§ RECORDS SHOWN:
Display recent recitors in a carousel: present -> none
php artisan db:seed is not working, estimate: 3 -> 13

...

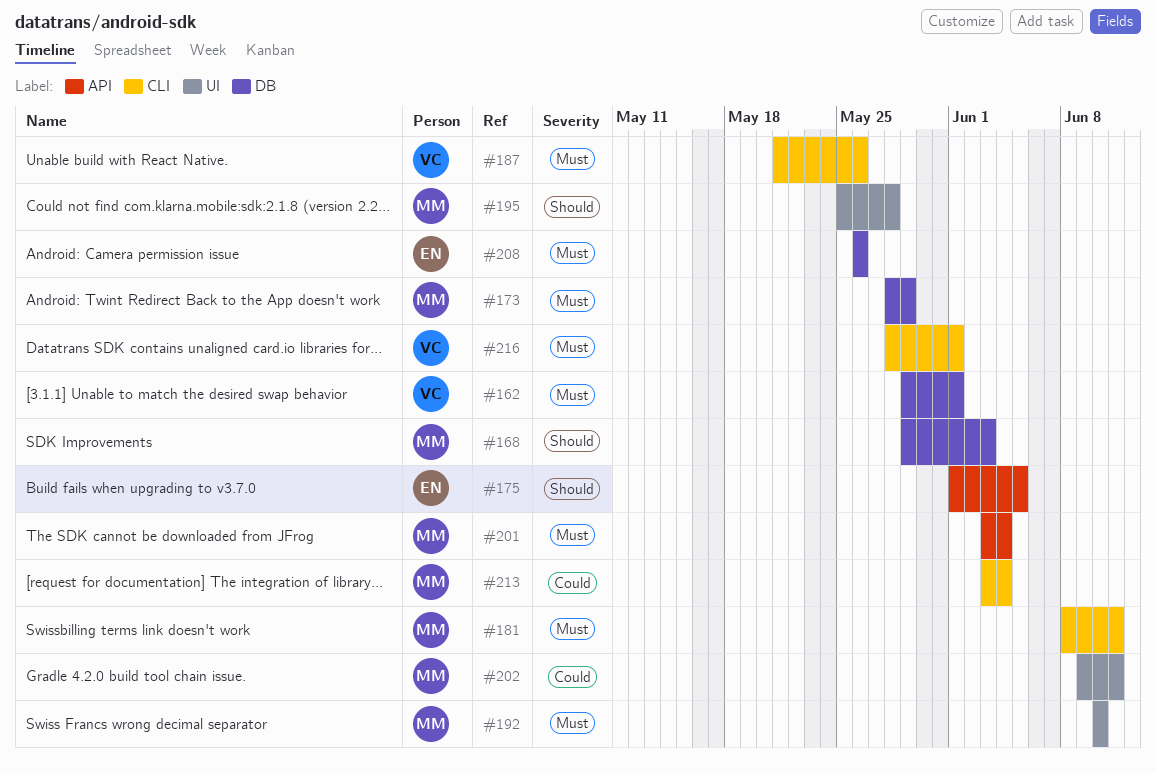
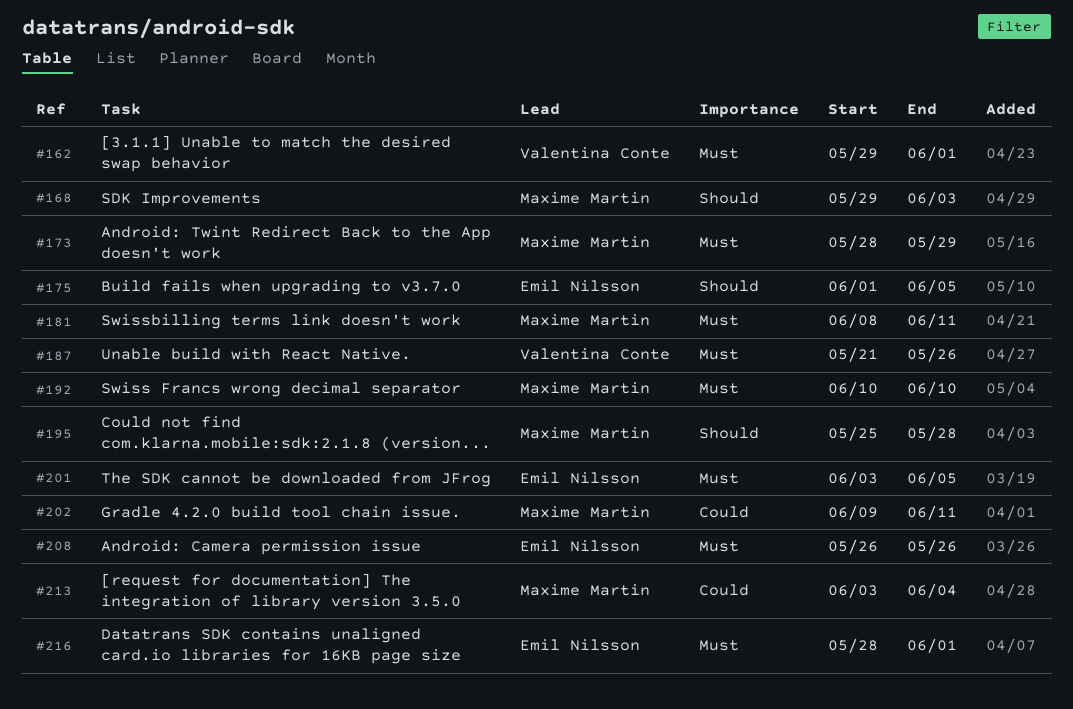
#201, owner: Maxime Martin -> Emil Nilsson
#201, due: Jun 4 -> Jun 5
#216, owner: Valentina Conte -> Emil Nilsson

§ ABOUT THIS EXERCISE: Copy out only the lines above from the one with "#201, due: Jun 4 -> Jun 5" to the one with "#216, owner: Valentina Conte -> Emil Nilsson", inclusive, exactly as they stand.

§ WRITTEN ANSWER:
#201, due: Jun 4 -> Jun 5
#216, owner: Valentina Conte -> Emil Nilsson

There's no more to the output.